The revamp follows the sale late last year of the firm’s film/theatre industry magazine and casting service Backstage and the gig bookings website Sonicbids to RZ Capital (just as Sonicbids launched a site revamp which, I think it’s fair to say, wasn’t particularly well received).

Last April, Backstage having bought Sonicbids, and Guggenheim having regained full control of Backstage, the company plonked those two brands alongside Billboard in a new unit called the Billboard Group, led by John Amato commercially and Bill Werde editorially, the men who had previously overseen Backstage and Billboard respectively.

But with Backstage and Sonicbids now gone, Billboard is being partnered up with the company’s other entertainment industry trade mag, The Hollywood Reporter, creating a unit to be known as the Guggenheim Media Entertainment Group, which will be led by the aforementioned Amato and, on editorial matters, by Janice Min, Editor of The Reporter.
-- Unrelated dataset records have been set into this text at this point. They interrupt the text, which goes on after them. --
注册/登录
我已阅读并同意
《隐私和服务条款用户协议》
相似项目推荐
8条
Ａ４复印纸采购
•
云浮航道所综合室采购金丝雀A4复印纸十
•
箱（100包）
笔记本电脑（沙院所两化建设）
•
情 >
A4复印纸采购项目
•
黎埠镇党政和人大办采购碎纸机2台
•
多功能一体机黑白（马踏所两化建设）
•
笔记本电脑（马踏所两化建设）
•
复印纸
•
The firm’s Entertainment Group will sit alongside another unit that will operate its advertising industry and event brands: Adweek, the CLIO Awards and the Film Expo Group.

Amato and Min will report into Guggenheim Partners President Todd Boehly, who told reporters: “We believe that this new structure will not only foster growth, but allow enhanced opportunities for advertisers, readers, viewers and/or audiences and, of course, our employees. We see significant growth potential beyond our current platforms. The new structure will also allow synergies within each of these two new organisations which will foster growth and enhanced opportunities for each of our constituencies”.

Werde, a popular editor at Billboard, who has also built up quite a personal following on Twitter, will seemingly step away from the record industry title, but may stay with Guggenheim to work on other projects.

He posted to Tumblr last night: “Mine has been an amazing seat from which to watch the entertainment business evolve. Guggenheim Digital has expressed interest in me working to develop some new ideas within their framework of companies, and I look forward to applying an entrepreneurial approach to the entertainment and media realms that we’ve all spent so much time studying. More soon!”